Commodities & Related Industry Performance
After three straight weekly gains, it is not surprising stock markets suffered losses last week. It still remains to be seen whether we have started a sustainable rally; how the S&P 500 moves relative to its 200 day moving average may shed light on the near term direction for U.S. stocks. It has spent most of the year below it.
While many broad stock indexes are still down for the year, there are a few industries with gains. Many of the current leading industries (mining, energy, machinery, transportation) have some exposure to the price of raw materials. One of the current challenges for portfolio managers is the influence of commodity prices on many of these industries and the additional risk created if they are combined in a portfolio.
One industry that has done well since the start of the year is precious and industrial metals. For example, steel (SLX) is up 21%. You can access many of these markets individually or several of them through one investment in the SPDR S&P Metals and Mining ETF (XME). XME also includes a small amount of exposure to coal (KOL), which is also performing well in the current market. If world demand from emerging countries for raw materials continues, these industries are likely to do well. XME is an easy way to start a broad position in a portfolio with the potential to add DBB, DBP, GDX, or SLX for more specific exposure. There are many other choices as well. Make sure you understand whether your investment is an Exchange Traded Fund or Exchange Traded Note for the different risk factors associated. Also, check with your accountant regarding tax exposure; there are specific tax characteristics to take into consideration. There is also risk if the global economy slows, reducing demand for commodities, causing prices for metal and mining companies to decline.

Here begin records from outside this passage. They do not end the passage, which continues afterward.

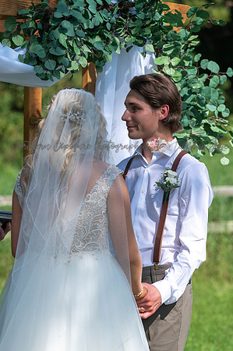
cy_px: 176
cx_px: 116
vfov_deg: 10.6
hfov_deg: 7.0
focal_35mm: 195
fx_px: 1897
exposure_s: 1/500
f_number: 6.3
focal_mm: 195
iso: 100
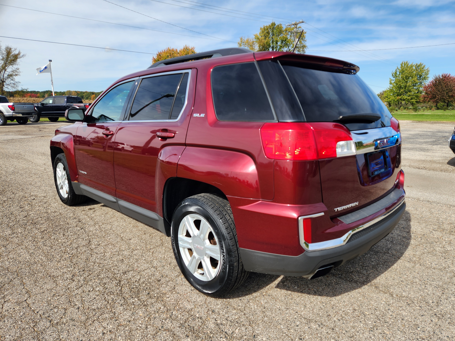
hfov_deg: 73.9
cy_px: 170
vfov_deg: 58.9
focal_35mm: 23
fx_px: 302
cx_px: 228
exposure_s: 1/1176
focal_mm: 5.4
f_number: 1.8
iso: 20
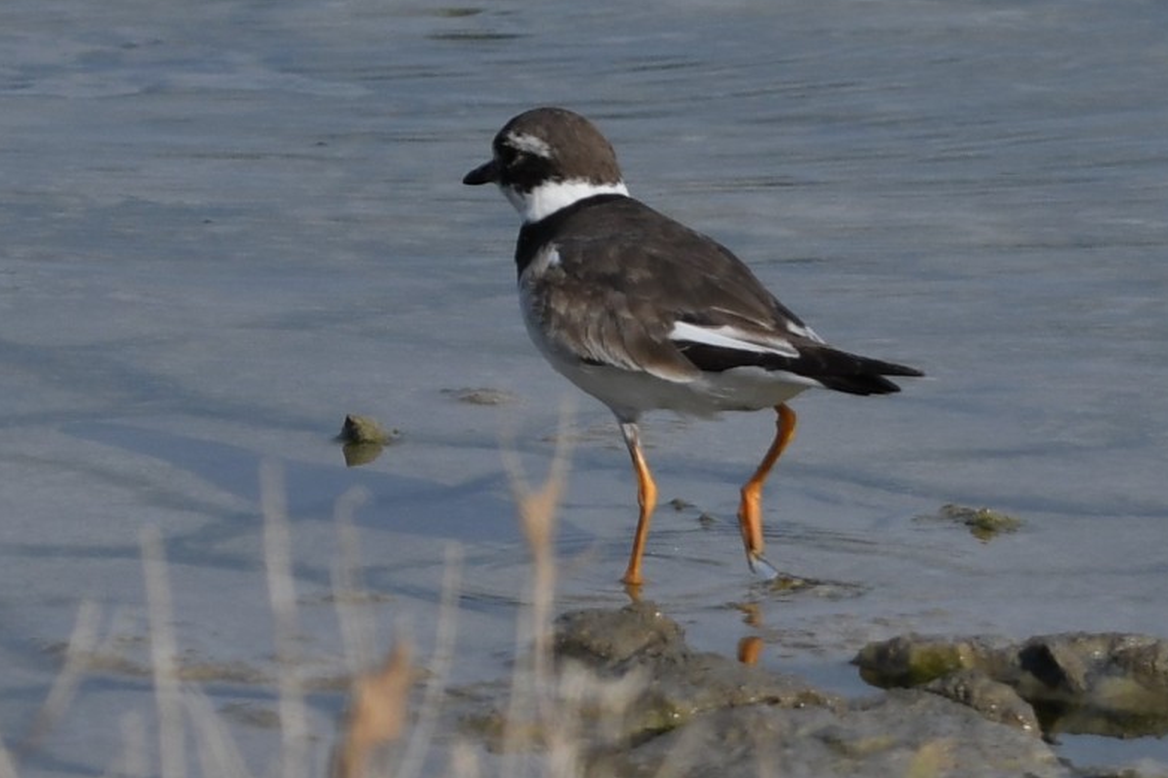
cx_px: 514
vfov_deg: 3.4
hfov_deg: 5.1
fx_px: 13072
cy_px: 276
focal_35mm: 403
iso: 200
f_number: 7.1
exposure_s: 1/1000
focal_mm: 200
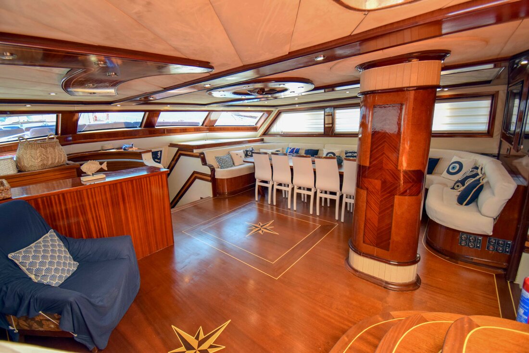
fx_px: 220
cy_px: 176
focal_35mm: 15
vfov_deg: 77.3
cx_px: 264
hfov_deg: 100.4
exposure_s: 1/60
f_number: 4.5
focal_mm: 10
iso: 560
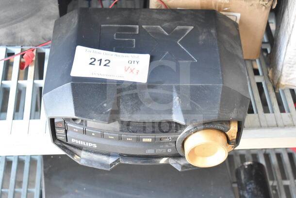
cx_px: 148
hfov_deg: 28.1
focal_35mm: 72
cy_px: 99
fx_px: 592
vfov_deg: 18.9
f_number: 5.3
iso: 5000
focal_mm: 48
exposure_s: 1/80
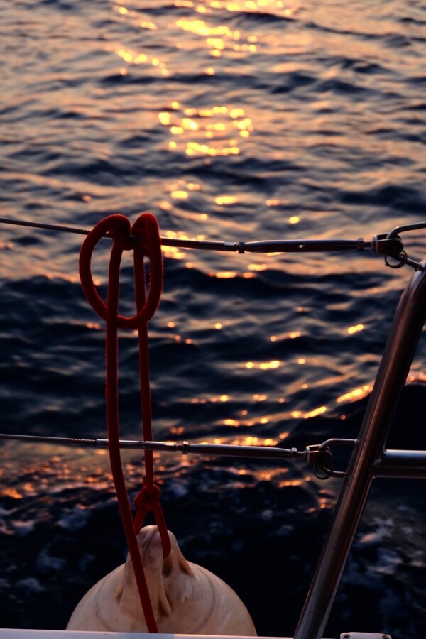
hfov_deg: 22.6
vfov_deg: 33.4
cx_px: 213
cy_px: 320
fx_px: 1065
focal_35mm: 60
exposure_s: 1/420
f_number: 5.6
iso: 400
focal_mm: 40.2
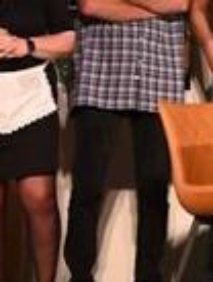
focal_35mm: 234
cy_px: -242
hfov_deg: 6.2
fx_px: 1914
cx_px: 459
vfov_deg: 8.1
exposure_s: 1/80
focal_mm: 34
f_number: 5
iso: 1600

With political instability in several oil producing nations on the rise, many people are wondering where the price of oil is headed. Investors Business Daily just published an Oil and Gas Exploration and Production industry review that touched on the wide ranging views by companies and oil experts. The article listed prices as low as $65 a barrel to as high as $200, with many smaller producers using $75 as their yardstick. If you own a broad commodity index like DBC or DJP, you already have exposure to the price of crude oil, which is closely tied to the performance of Oil and Gas Exploration and Production companies. For industry specific exposure take a look at XOP. Owning both a broad commodity index and XOP may expose your portfolio to additional risk related to price sensitivity to crude oil. While political instability can change quickly, many experts agree, remaining oil and gas reserves are becoming more difficult to find and develop. Increasing demand in places like China and India, and some resource-bearing nations moving to take control of their assets, is shifting power. In short, operating complexities have increased for the industry. There is also risk a global recession could dampen demand and lead to excess supply.